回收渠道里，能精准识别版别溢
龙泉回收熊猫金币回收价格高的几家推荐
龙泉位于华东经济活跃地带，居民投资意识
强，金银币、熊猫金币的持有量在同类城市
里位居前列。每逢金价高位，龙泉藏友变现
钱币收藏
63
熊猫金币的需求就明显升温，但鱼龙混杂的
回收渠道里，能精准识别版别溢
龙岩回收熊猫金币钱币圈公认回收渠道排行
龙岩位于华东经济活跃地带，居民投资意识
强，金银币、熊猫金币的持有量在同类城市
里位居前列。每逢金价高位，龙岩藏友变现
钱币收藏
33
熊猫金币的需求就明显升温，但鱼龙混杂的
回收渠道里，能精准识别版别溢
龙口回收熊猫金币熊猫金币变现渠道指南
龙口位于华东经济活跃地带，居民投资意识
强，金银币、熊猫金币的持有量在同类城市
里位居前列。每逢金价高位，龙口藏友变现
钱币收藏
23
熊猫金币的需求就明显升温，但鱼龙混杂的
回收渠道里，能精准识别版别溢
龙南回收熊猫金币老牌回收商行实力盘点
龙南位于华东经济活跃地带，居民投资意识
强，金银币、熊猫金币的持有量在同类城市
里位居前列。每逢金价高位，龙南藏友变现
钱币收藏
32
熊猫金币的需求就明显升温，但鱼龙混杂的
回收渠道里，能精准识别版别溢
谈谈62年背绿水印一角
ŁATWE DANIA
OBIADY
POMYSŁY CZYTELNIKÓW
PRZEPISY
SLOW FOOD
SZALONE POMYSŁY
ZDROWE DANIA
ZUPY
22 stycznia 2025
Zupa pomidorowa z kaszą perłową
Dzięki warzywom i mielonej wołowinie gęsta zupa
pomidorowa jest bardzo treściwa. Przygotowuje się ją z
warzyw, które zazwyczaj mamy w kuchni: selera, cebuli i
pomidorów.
▬▬▬
** DIRECTIONS **
Each of the lines from the one that contains "ŁATWE DANIA" through the last line of the data needs to be repeated exactly, with no others.

** EXERCISE ANSWER **
ŁATWE DANIA
OBIADY
POMYSŁY CZYTELNIKÓW
PRZEPISY
SLOW FOOD
SZALONE POMYSŁY
ZDROWE DANIA
ZUPY
22 stycznia 2025
Zupa pomidorowa z kaszą perłową
Dzięki warzywom i mielonej wołowinie gęsta zupa
pomidorowa jest bardzo treściwa. Przygotowuje się ją z
warzyw, które zazwyczaj mamy w kuchni: selera, cebuli i
pomidorów.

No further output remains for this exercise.